Istruzioni operative.
a – Nel testo sull'attentato alla Manchester Arena, chi ha colpito l'arena il 22 maggio?
b – Scrivi il seguito del testo sull'attentato alla Manchester Arena, partendo subito dopo la sua ultima frase.

Testo selezionato.
La Gran Bretagna ha il suo Bataclan, la Manchester Arena, trasformata lo scorso 22 maggio dall’ISIS in una piscina di sangue innocente. C’è un orrore che viene prima di tutto: l’abitudine ai colpi bassi del terrorismo islamico, che ferendo a turno l’Europa, imbastisce la routine con l’orrore.
Ce ne accorgiamo con un groppo in gola appena apprendiamo la notizia e, dopo qualche minuto, riprendiamo normalmente la quotidianità, seppellendo dentro noi la spina nel fianco egoista che ci rasserena, perché abbiamo scampato il pericolo.

Righe di dati.
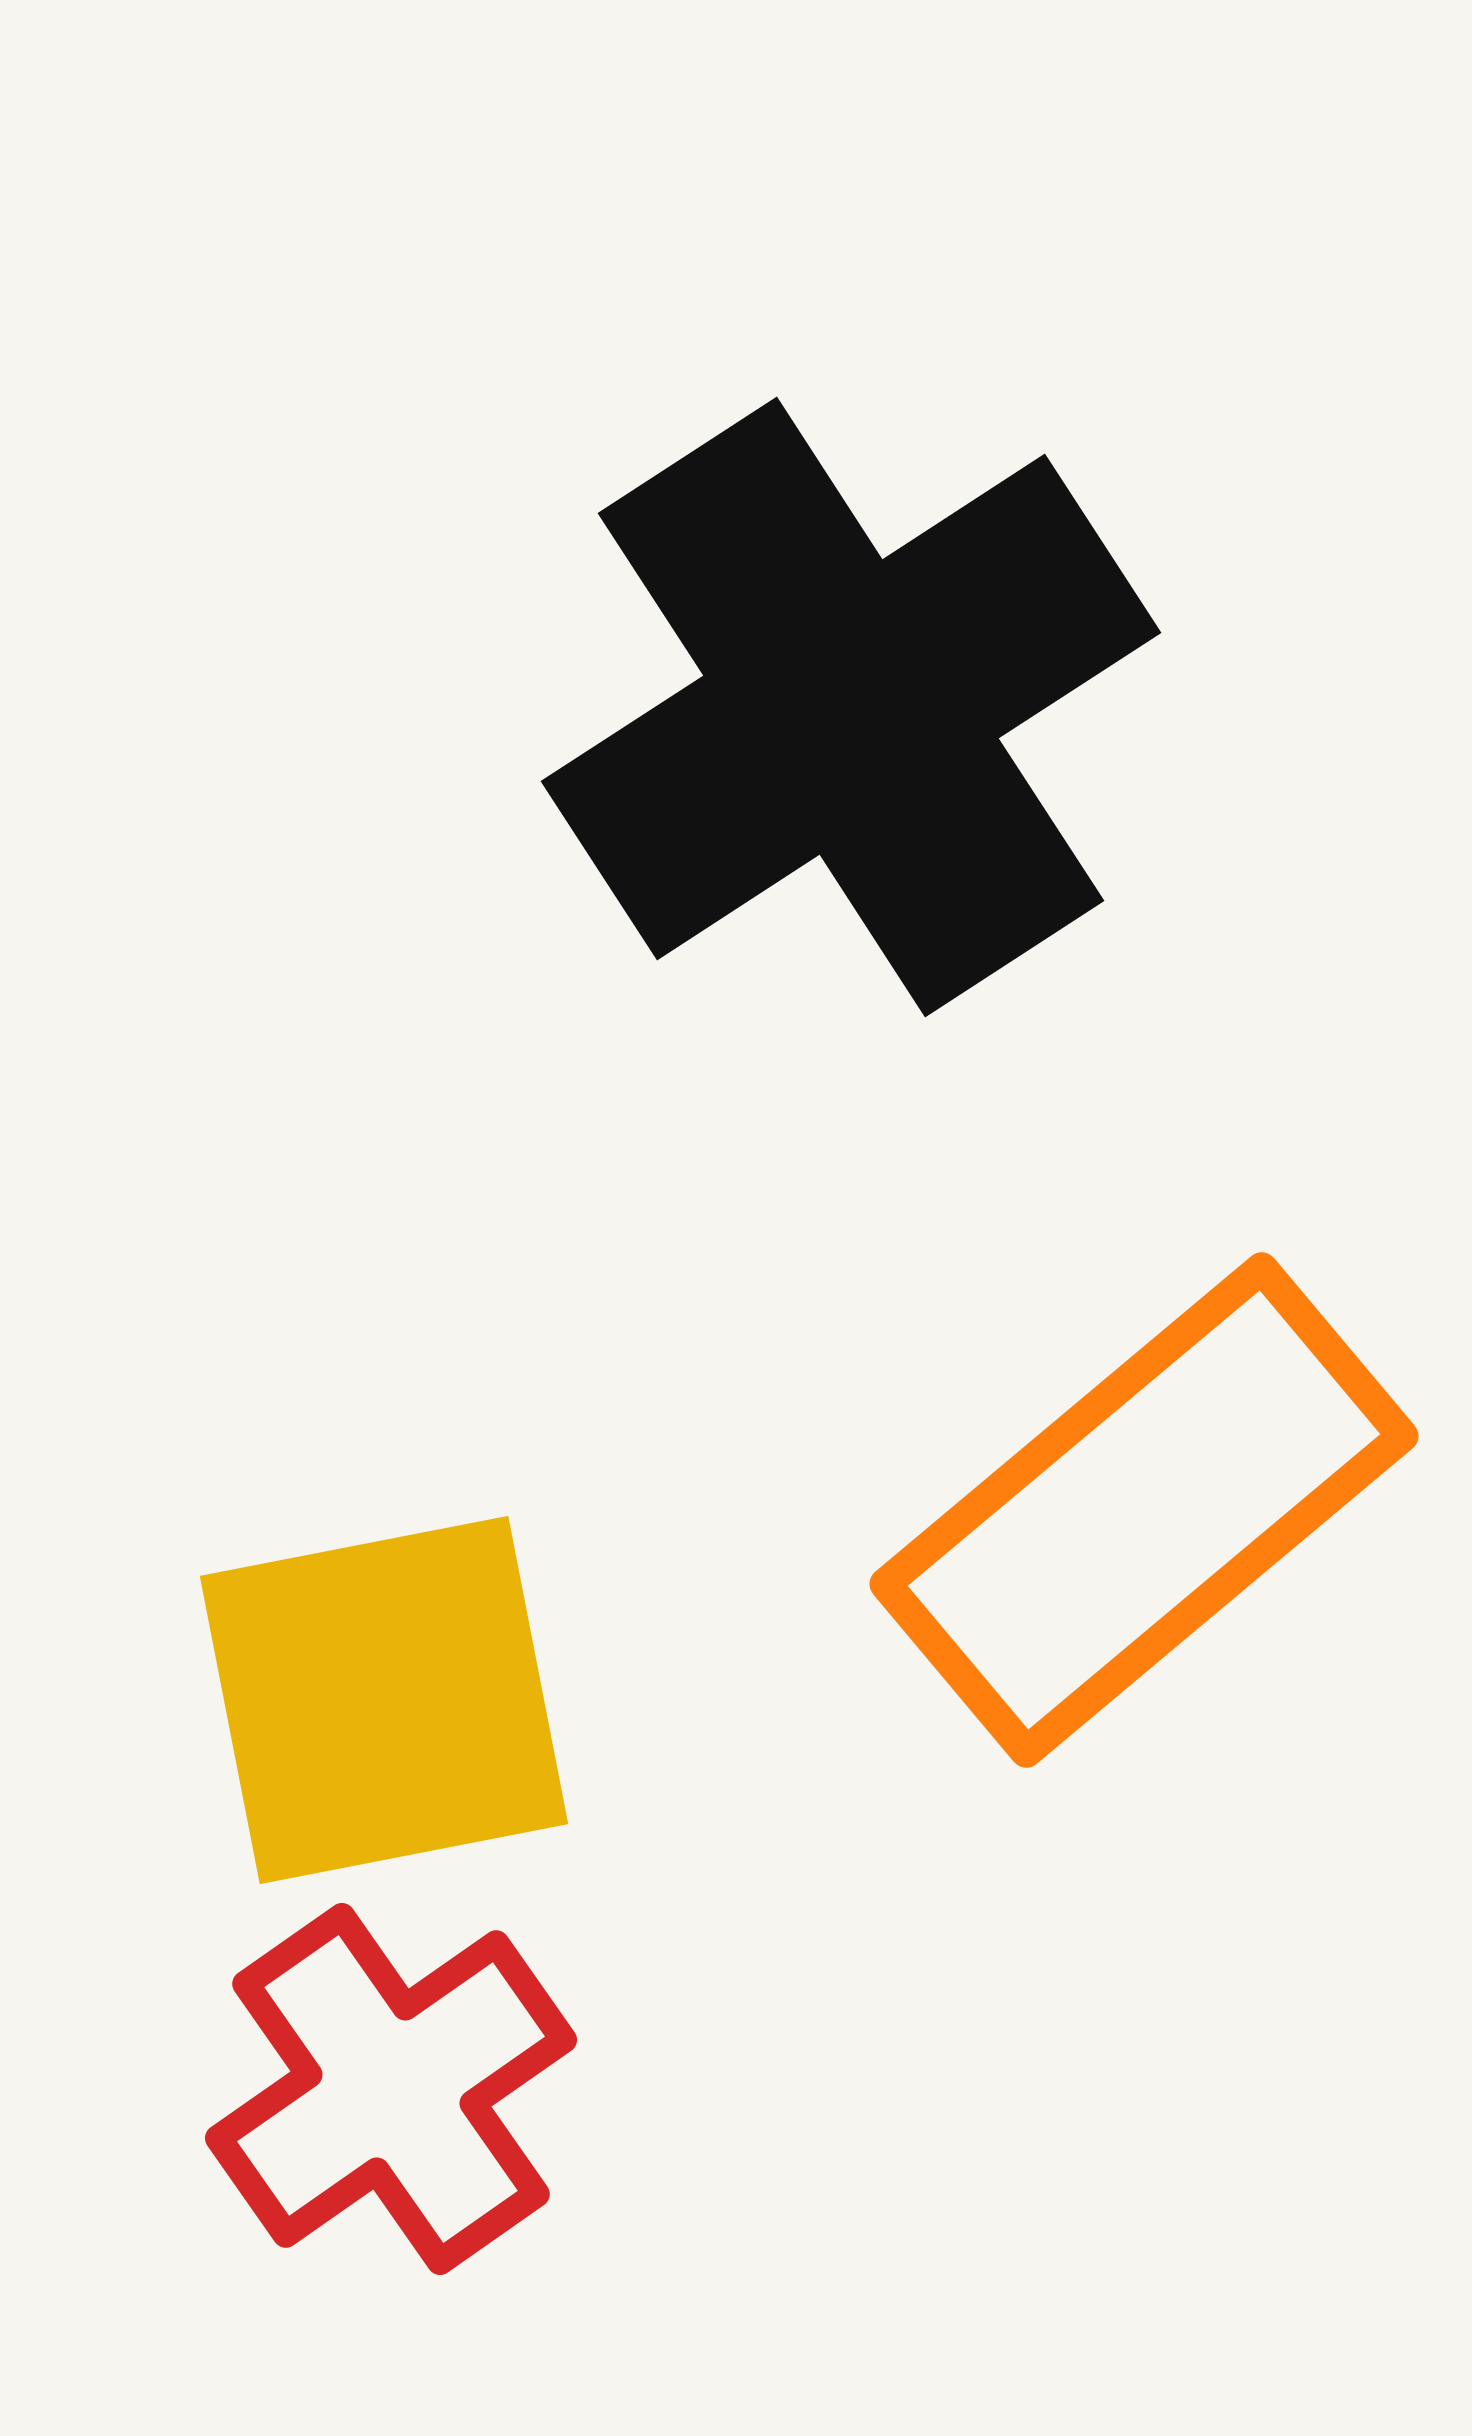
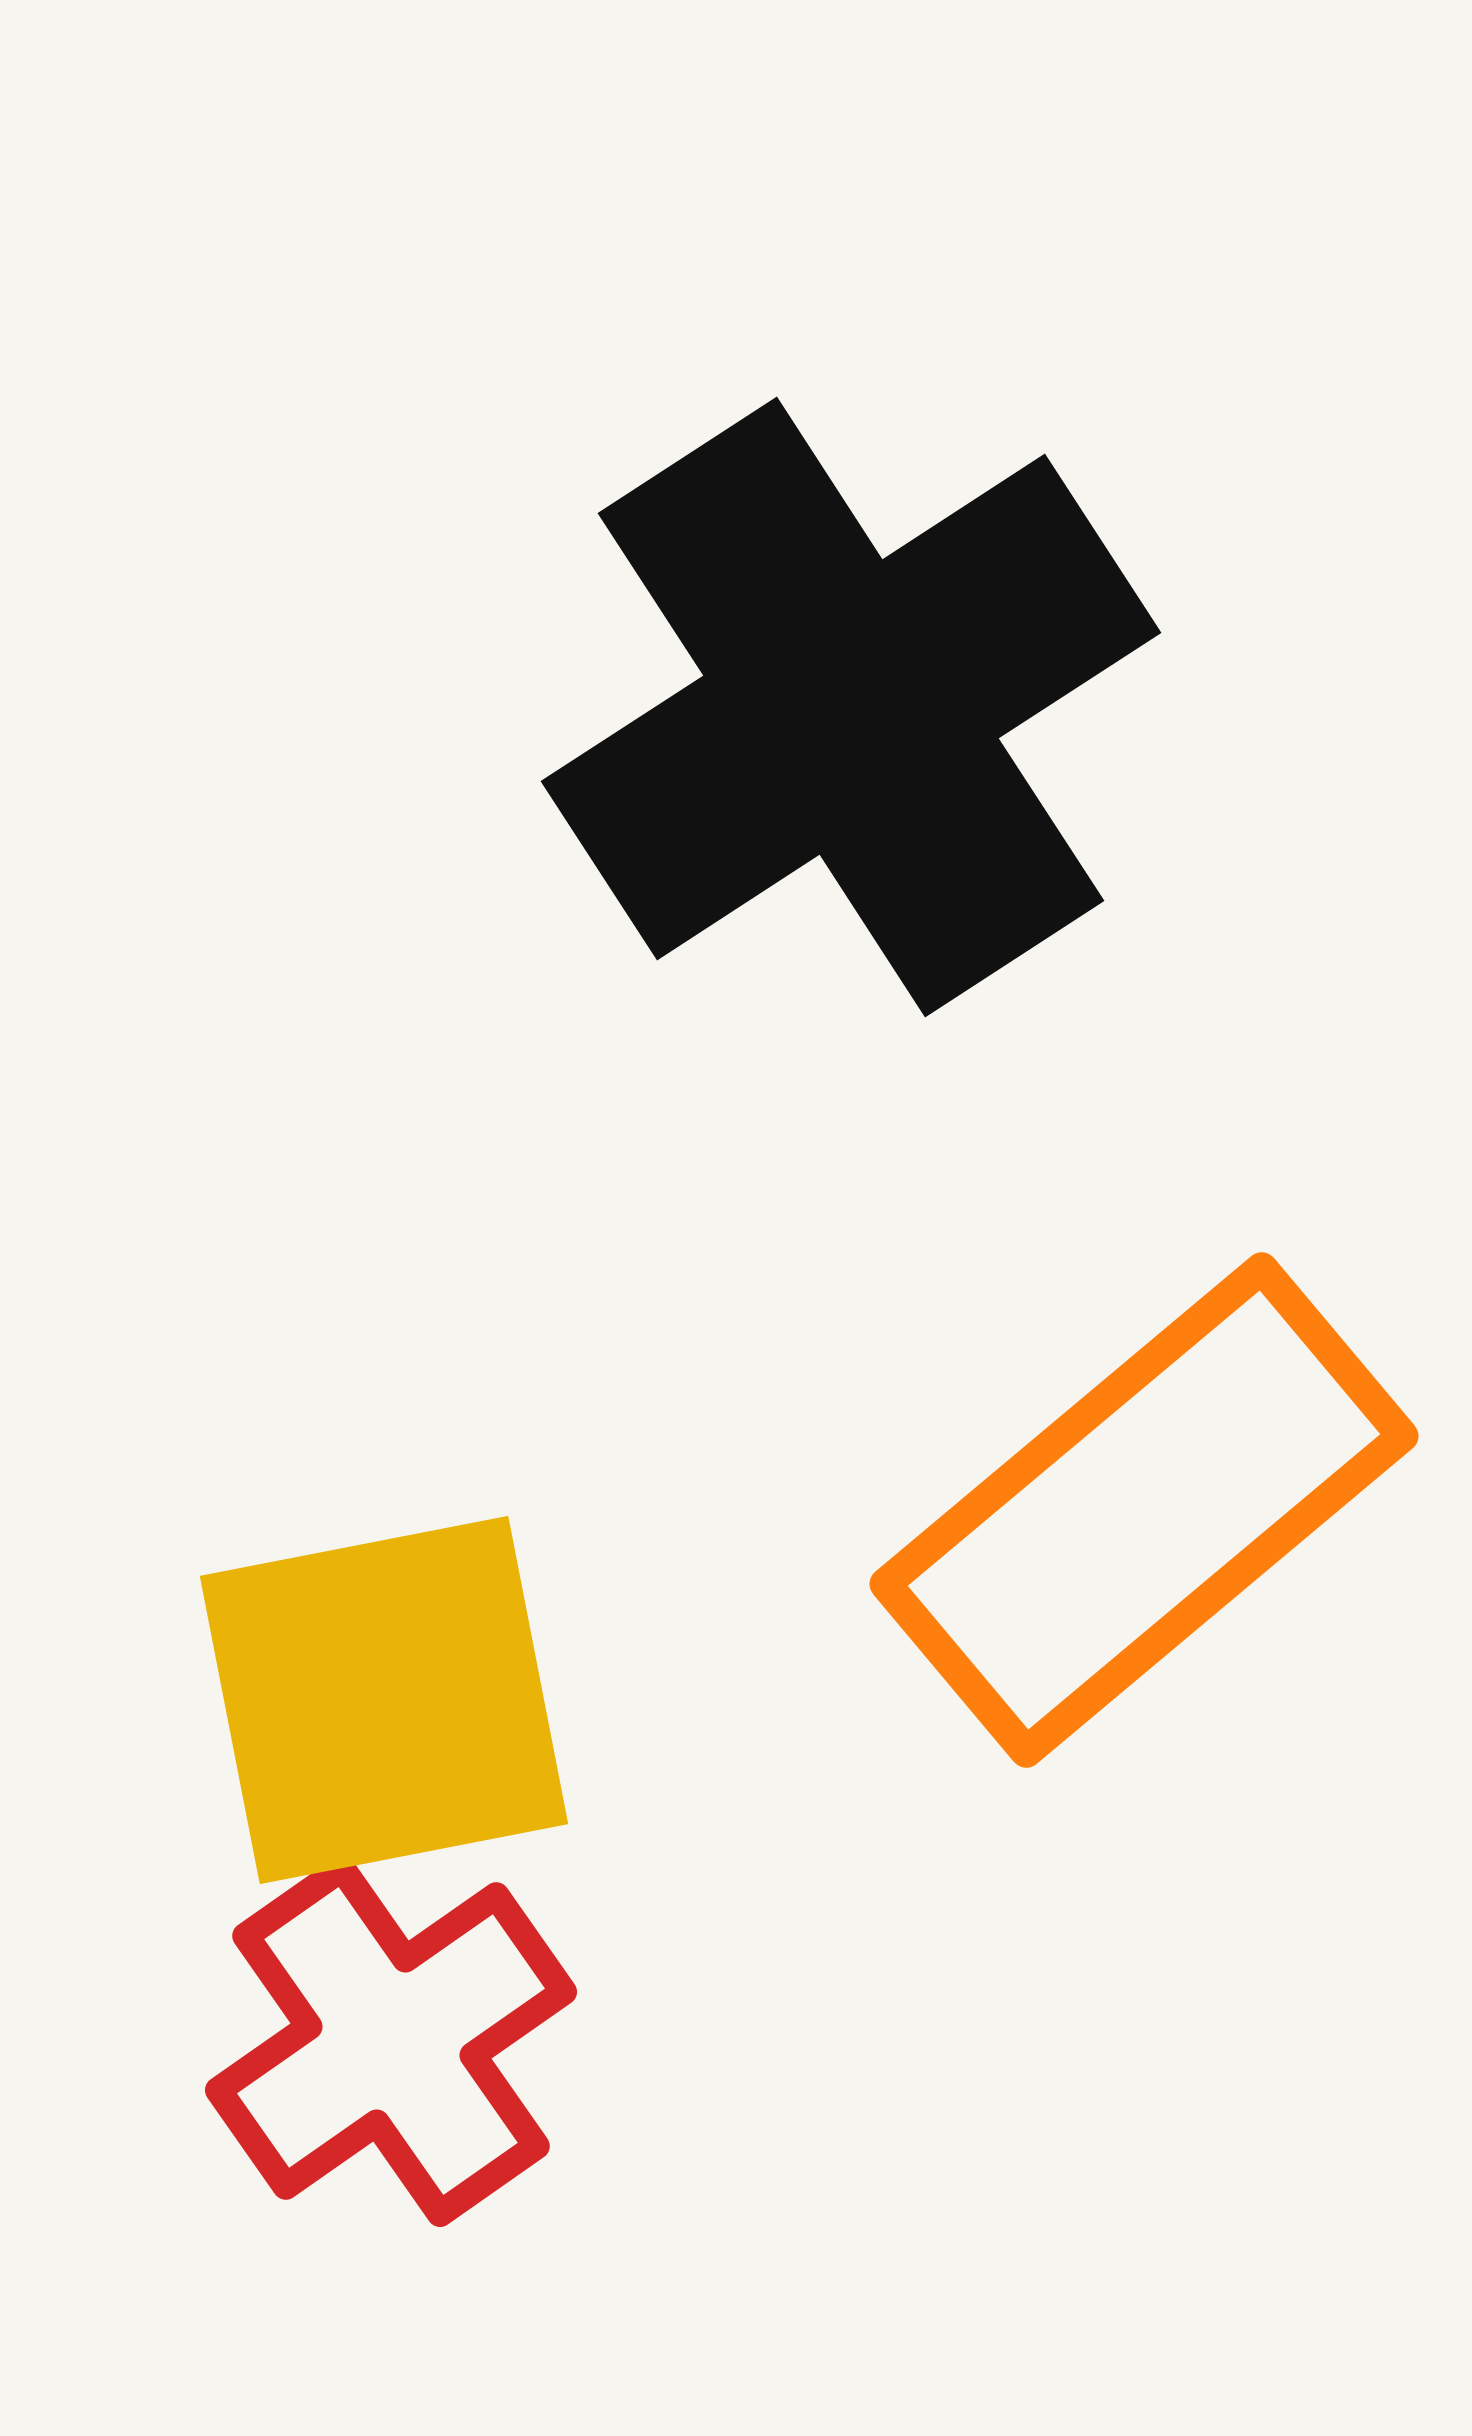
red cross: moved 48 px up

Risultati.
a – L'ISIS.

b –
L’ondata emotiva dei social network non basta più, la duplicazione e omologazione dell’hashtag #JesuisCharlie si è svuotata dall’8 gennaio 2015, le solite frasi preconfezionate in rimbalzo da una bacheca all’altra di Facebook sono muffa, le foto dei teenager ammazzati e fan della musa teen Ariana Grande sono l’album di figurine accompagnate dalla didascalia “sono morti innocenti, sono soltanto dei ragazzini!”, come se poi essere vittima di un attacco terroristico sia una questione anagrafica.

Il viso pallido della Premiere Theresa May assomiglia a quello della signora Thatcher dopo le bombe dell’IRA, nel ricordo della mala gestione della questione irlandese, o meglio il filo spinato del regno conservatore della Lady di Ferro.
L’attentato di Manchester ha un precedente che non può essere offuscato neanche dalla tenera visita della Regina Elisabetta ai sopravvissuti: il video pubblicato poche ore dopo l’attentato di Westminster dal tabloid The Sun, in cui si vedeva la signora May fuggire incerta verso la sua auto, mostra le crepe di Scotland Yard e dei servizi segreti britannici.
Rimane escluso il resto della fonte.